A: No you didn't; no, you came here for an argument.
M: An argument isn't just contradiction.
A: It can be.
M: No it can't. An argument is a connected series of statements intended to establish a proposition.
A: No it isn't.
M: Yes it is! It's not just contradiction.
A: Look, if I argue with you, I must take up a contrary position.
M: Yes, but that's not just saying 'No it isn't.'
A: Yes it is!
M: No it isn't!
I think Trump handled it poorly and the anti-vax loons and conspiracy mongers made things worse.
Here, for comparison:
How Australia Saved Thousands of Lives While Covid Killed a Million Americans
By Damien Cave
May 15, 2022
MELBOURNE, Australia — If the United States had the same Covid death rate as Australia, about 900,000 lives would have been saved. The Texas grandmother who made the perfect pumpkin pie might still be baking. The Red Sox-loving husband who ran marathons before Covid might still be cheering at Fenway Park.
For many Americans, imagining what might have been will be painful. But especially now, at the milestone of one million deaths in the United States, the nations that did a better job of keeping people alive show what Americans could have done differently and what might still need to change.
Many places provide insight. Japan. Kenya. Norway. But Australia offers perhaps the sharpest comparisons with the American experience. Both countries are English-speaking democracies with similar demographic profiles. In Australia and in the United States, the median age is 38. Roughly 86 percent of Australians live in urban areas, compared with 83 percent of Americans.
Yet Australia’s Covid death rate sits at one-tenth of America’s, putting the nation of 25 million people (with around 7,500 deaths) near the top of global rankings in the protection of life.
Australia’s location in the distant Pacific is often cited as the cause for its relative Covid success. That, however, does not fully explain the difference in outcomes between the two countries, since Australia has long been, like the United States, highly connected to the world through trade, tourism and immigration. In 2019, 9.5 million international tourists came to Australia. Sydney and Melbourne could just as easily have become as overrun with Covid as New York or any other American city.

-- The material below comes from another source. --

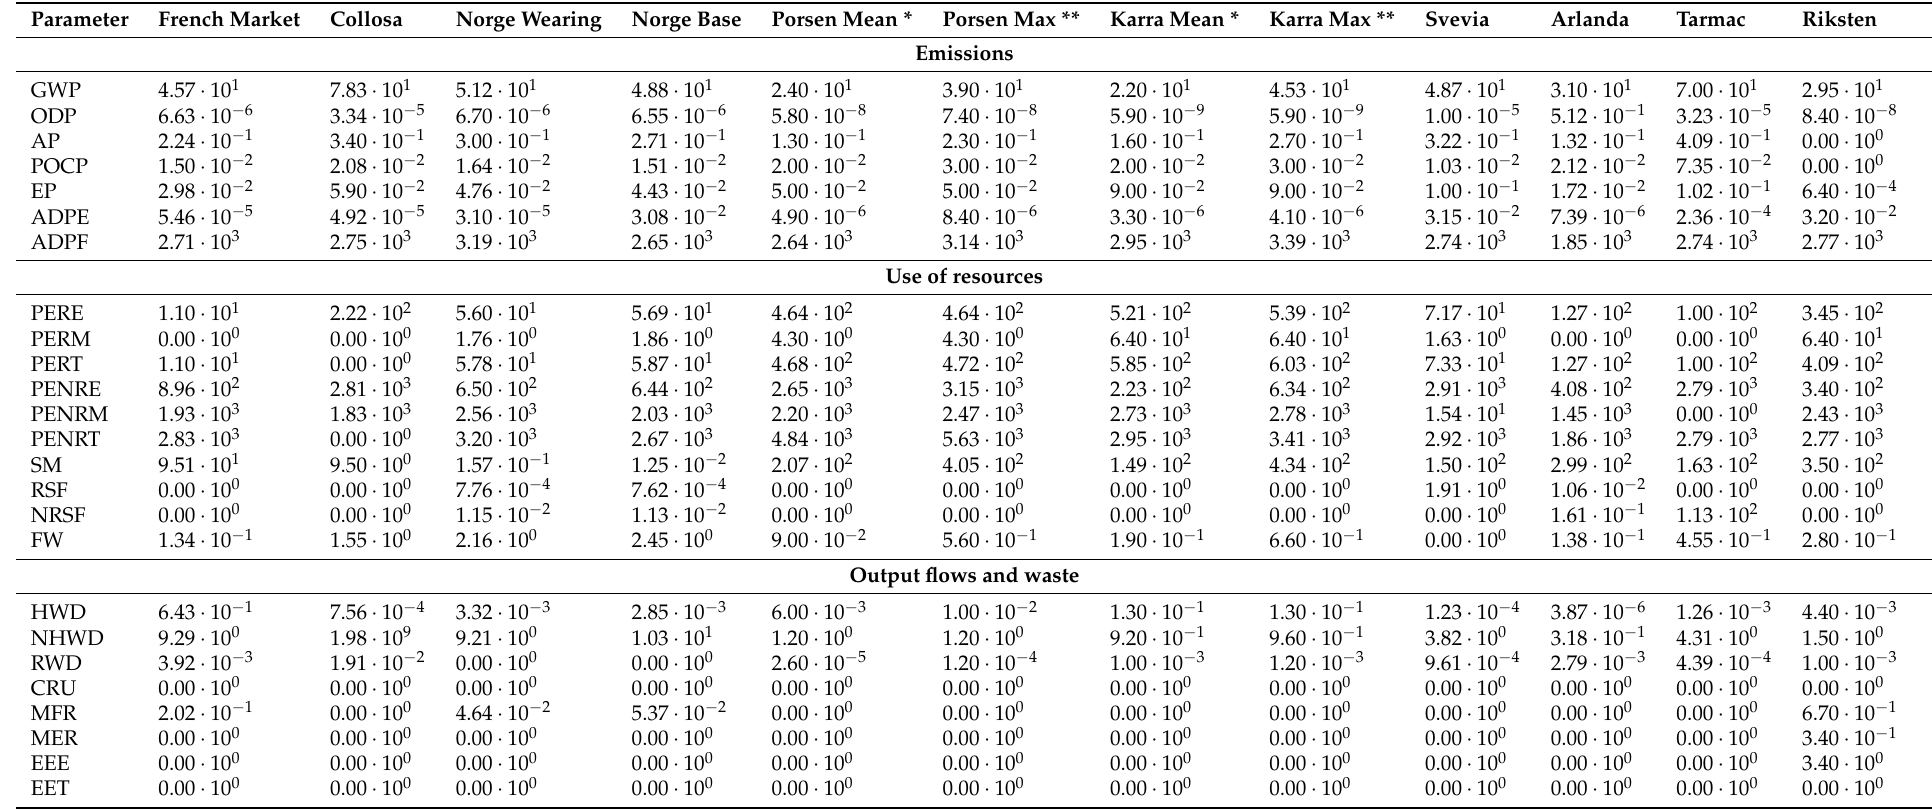
Table 6. Data retrieved by the European EPD certifications. All values are referred to 1 ton of asphalt mixture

So what went right in Australia and wrong in the United States?
For the standard slide-show presentation, it looks obvious: Australia restricted travel and personal interaction until vaccinations were widely available, then maximized vaccine uptake, prioritizing people who were most vulnerable before gradually opening up the country again.
From one outbreak to another, there were also some mistakes: breakdowns of protocol in nursing homes that led to clusters of deaths; a vaccine rollout hampered by slow purchasing. And with Omicron and eased restrictions, deaths have increased.

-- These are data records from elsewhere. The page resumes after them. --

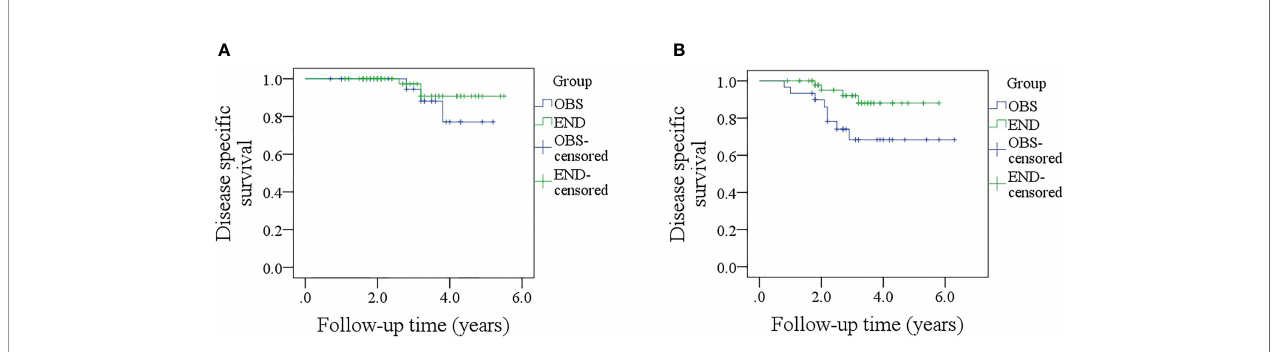
FIGURE 5 | (A) Comparison of disease-speci fi c survival between the elective neck dissection and observation groups in patients with a sonographic depth of invasion <4.0 mm (p = 0.381); (B) Comparison of disease-speci fi c between the elective neck dissection and observation groups in patients with a sonographic depth of invasion ≥ 4.0 mm (p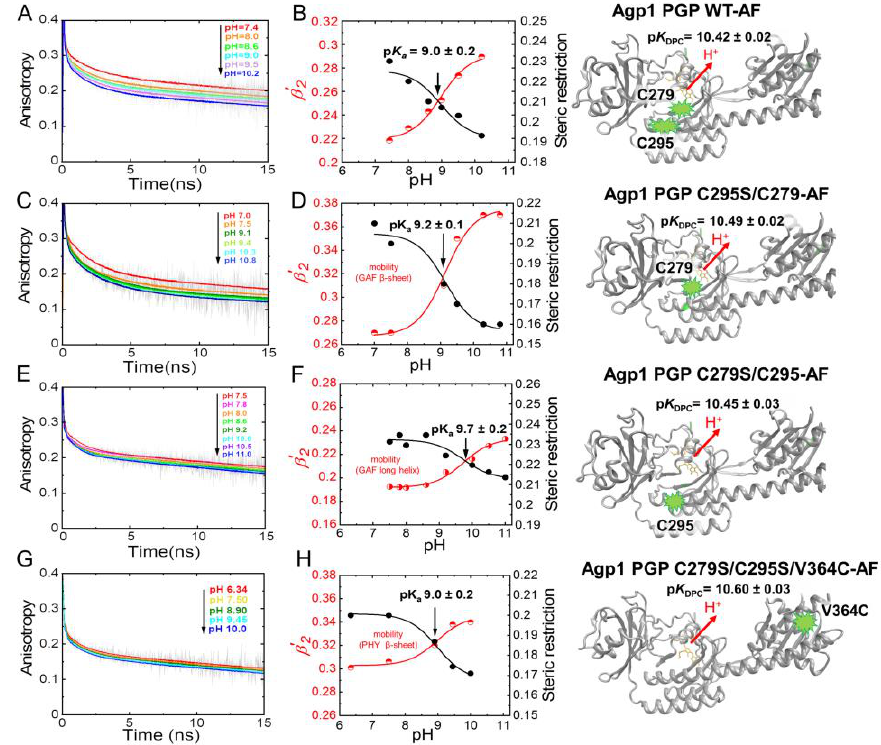
Figure 7. pH-dependent time-resolved fluorescence anisotropy data for Agp1 variants. ( A , C , E , G ) show the anisotropy decay curves (grey) and the respective fits (colored) at the different pH. ( B , D , F , H ) show the titrations curves of β -sheet flexibility expressed as the relative mobility β (cid:48) 2 = β 2 /( β 2 + β 3 ) (red data points), and of the steric restriction of the respective protein segment by the surrounding protein constituents expressed by β 3 (black data points). The p K a values of the pH-dependent conformational changes were obtained by global fitting of steric restriction and β (cid:48) 2 using Equation (2). The fit curves are shown. The respective p K a values are given. ( A , B ) Agp1 PGP WT-AF, ( C , D ) Agp1 PGP C295S/C279-AF, ( E , F ) Agp1 PGP C279S/C295-AF, and ( G , H ) Agp1 PGP C279S/C295S/V364C-AF. The chromophore p K a values are depicted alongside with the structural models at the right. The anisotropy fit values are summarized in Tables 2 and 3. Conditions: 300 mM NaCl, 50 mM Tris, at 19 ◦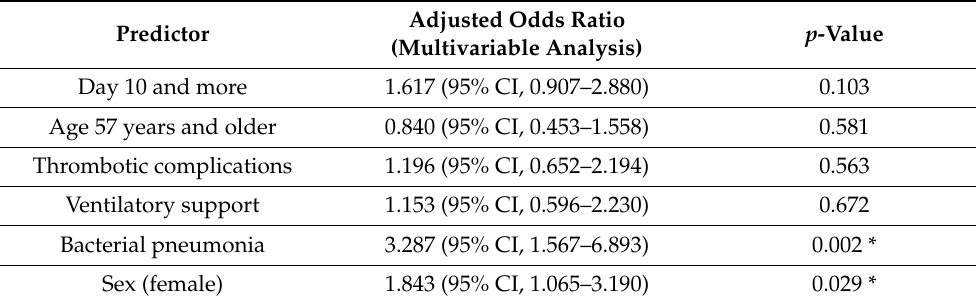
Table 8. Multivariable regression analysis: independent predictors of increased optical density (above 0.49) in venule endothelium (with adjusted odds ratio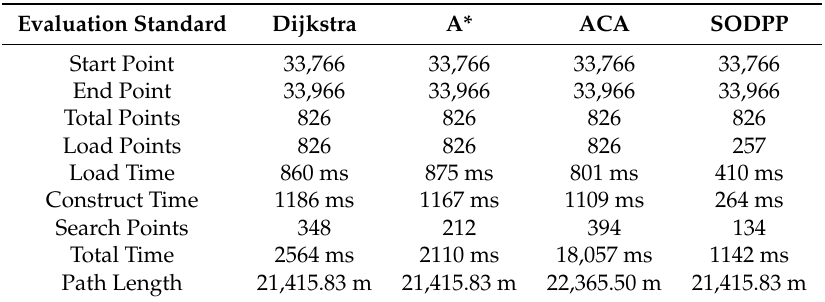
Table 4. Comparison of results for Experiment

But Australia’s Covid playbook produced results because of something more easily felt than analyzed at a news conference. Dozens of interviews, along with survey data and scientific studies from around the world, point to a lifesaving trait that Australians displayed from the top of government to the hospital floor, and that Americans have shown they lack: trust, in science and institutions, but especially in one another.
https://www.nytimes.com/2022/05/15/w...e=articleShare
I wonder if size of population (scale of problem) was part of the challenge.
But, I don't disagree with the assessment around trut in science and institutions. This has much eroded in this country (USA).
I do think we lost the battle because we trusted the wrong folks.
On other forums men say they have long Covid or just are inflected. They never admit to being vaccinated.
M: I came here for a good argument.
A: No you didn't; no, you came here for an argument.
M: An argument isn't just contradiction.
A: It can be.
M: No it can't. An argument is a connected series of statements intended to establish a proposition.
A: No it isn't.
M: Yes it is! It's not just contradiction.
A: Look, if I argue with you, I must take up a contrary position.
M: Yes, but that's not just saying 'No it isn't.'
A: Yes it is!
M: No it isn't!
Maybe “we” overestimated their ability to combat it.